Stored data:
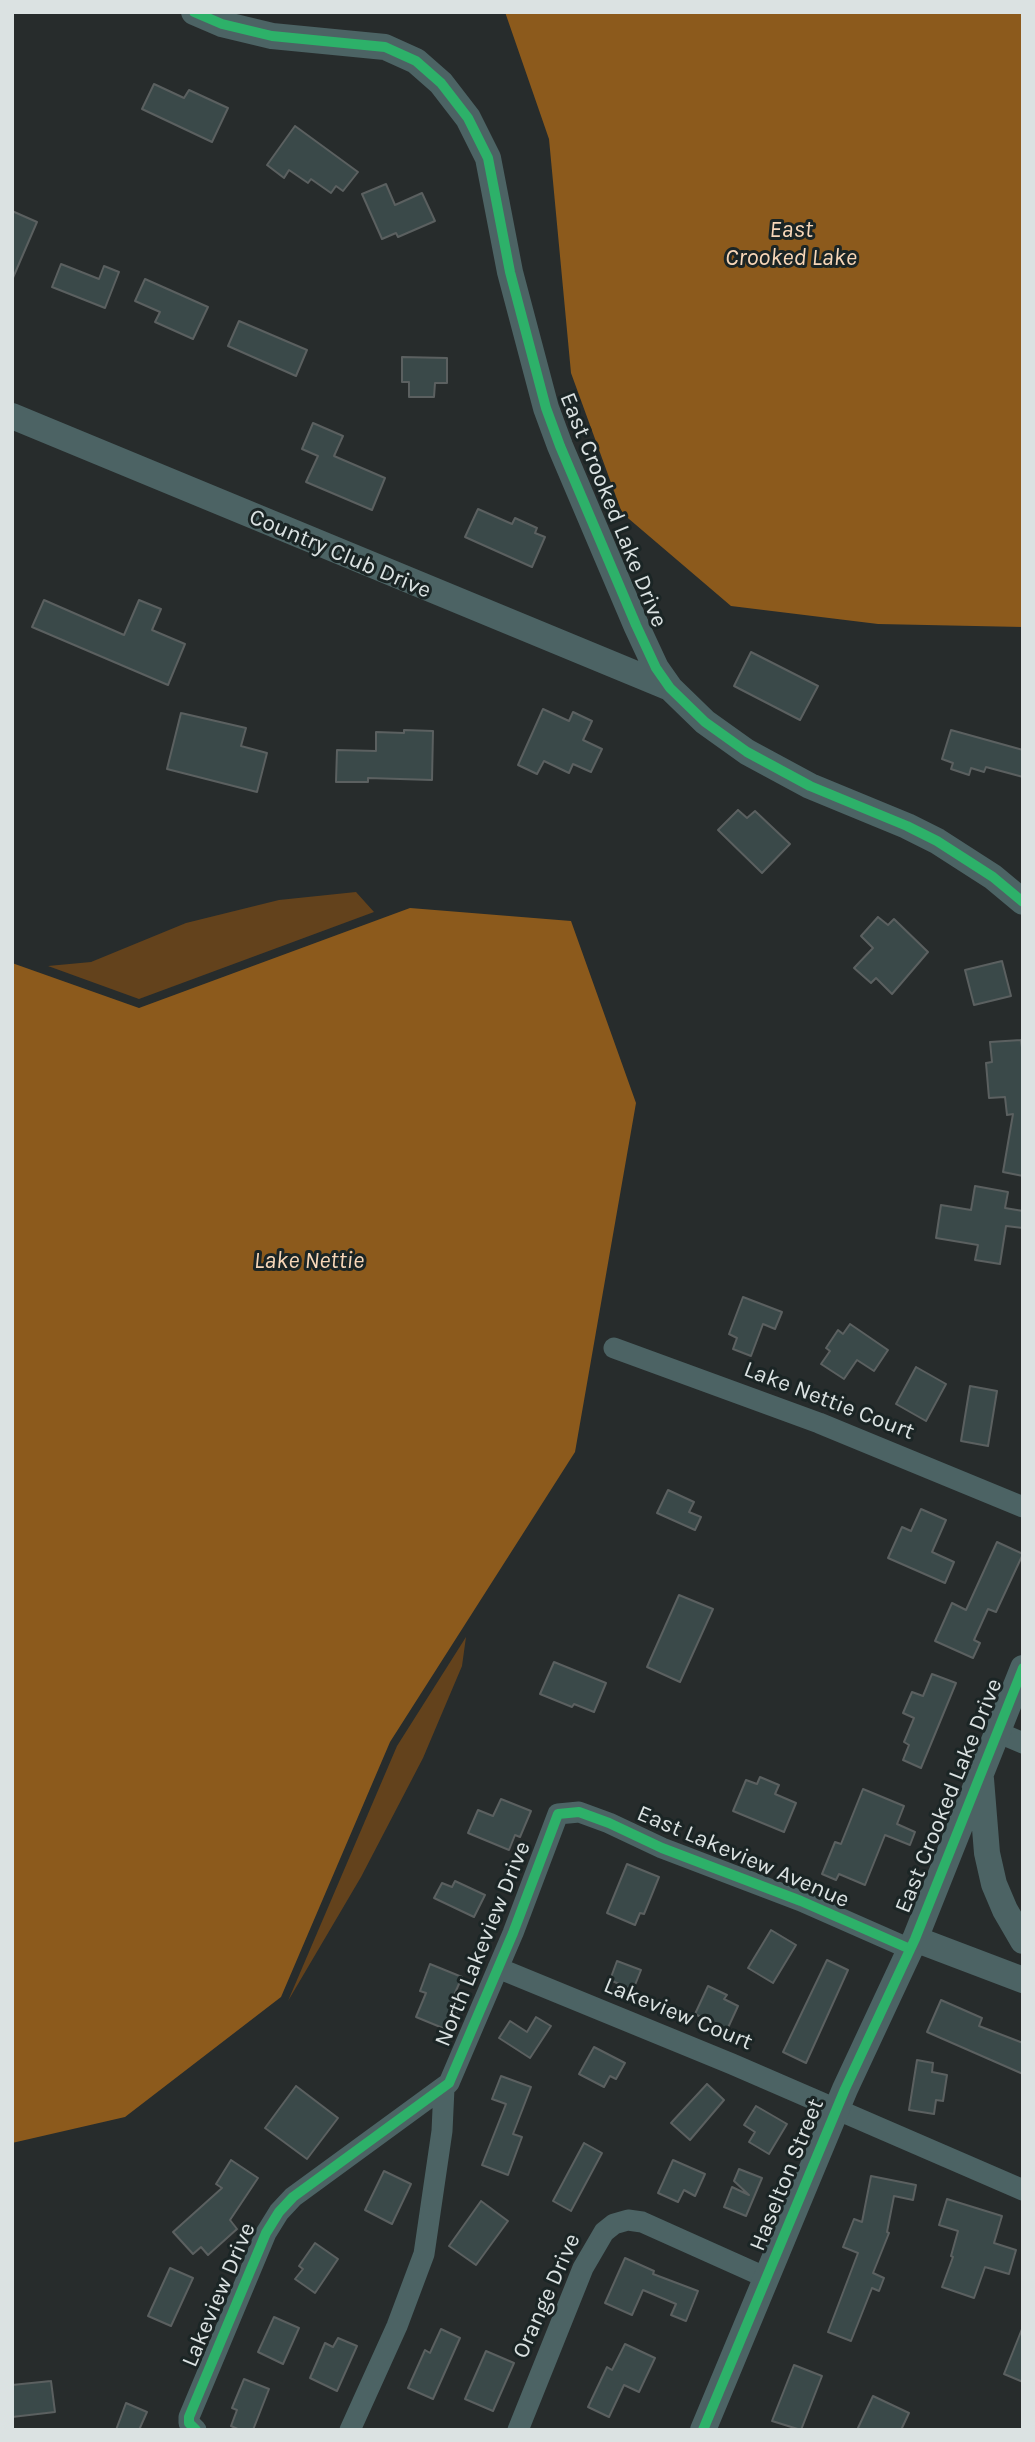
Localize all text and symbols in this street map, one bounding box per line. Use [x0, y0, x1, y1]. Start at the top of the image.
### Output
water label: East Crooked Lake [725, 216, 857, 272]
street label: East Crooked Lake Drive [553, 389, 673, 631]
street label: Country Club Drive [245, 503, 435, 605]
water label: Lake Nettie [254, 1247, 364, 1275]
street label: Lake Nettie Court [740, 1356, 918, 1446]
street label: East Crooked Lake Drive [889, 1675, 1009, 1917]
street label: East Lakeview Avenue [633, 1800, 853, 1914]
street label: North Lakeview Drive [429, 1837, 537, 2051]
street label: Lakeview Court [600, 1972, 756, 2056]
street label: Haselton Street [744, 2095, 830, 2255]
street label: Lakeview Drive [176, 2219, 262, 2371]
street label: Orange Drive [507, 2229, 587, 2363]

## What needs to be done:
Your copy should match the data exactly, apart from the images, which are dropped.

## Response to the task:
Localize all text and symbols in this street map, one bounding box per line. Use [x0, y0, x1, y1]. Start at the top of the image.
### Output
water label: East Crooked Lake [725, 216, 857, 272]
street label: East Crooked Lake Drive [553, 389, 673, 631]
street label: Country Club Drive [245, 503, 435, 605]
water label: Lake Nettie [254, 1247, 364, 1275]
street label: Lake Nettie Court [740, 1356, 918, 1446]
street label: East Crooked Lake Drive [889, 1675, 1009, 1917]
street label: East Lakeview Avenue [633, 1800, 853, 1914]
street label: North Lakeview Drive [429, 1837, 537, 2051]
street label: Lakeview Court [600, 1972, 756, 2056]
street label: Haselton Street [744, 2095, 830, 2255]
street label: Lakeview Drive [176, 2219, 262, 2371]
street label: Orange Drive [507, 2229, 587, 2363]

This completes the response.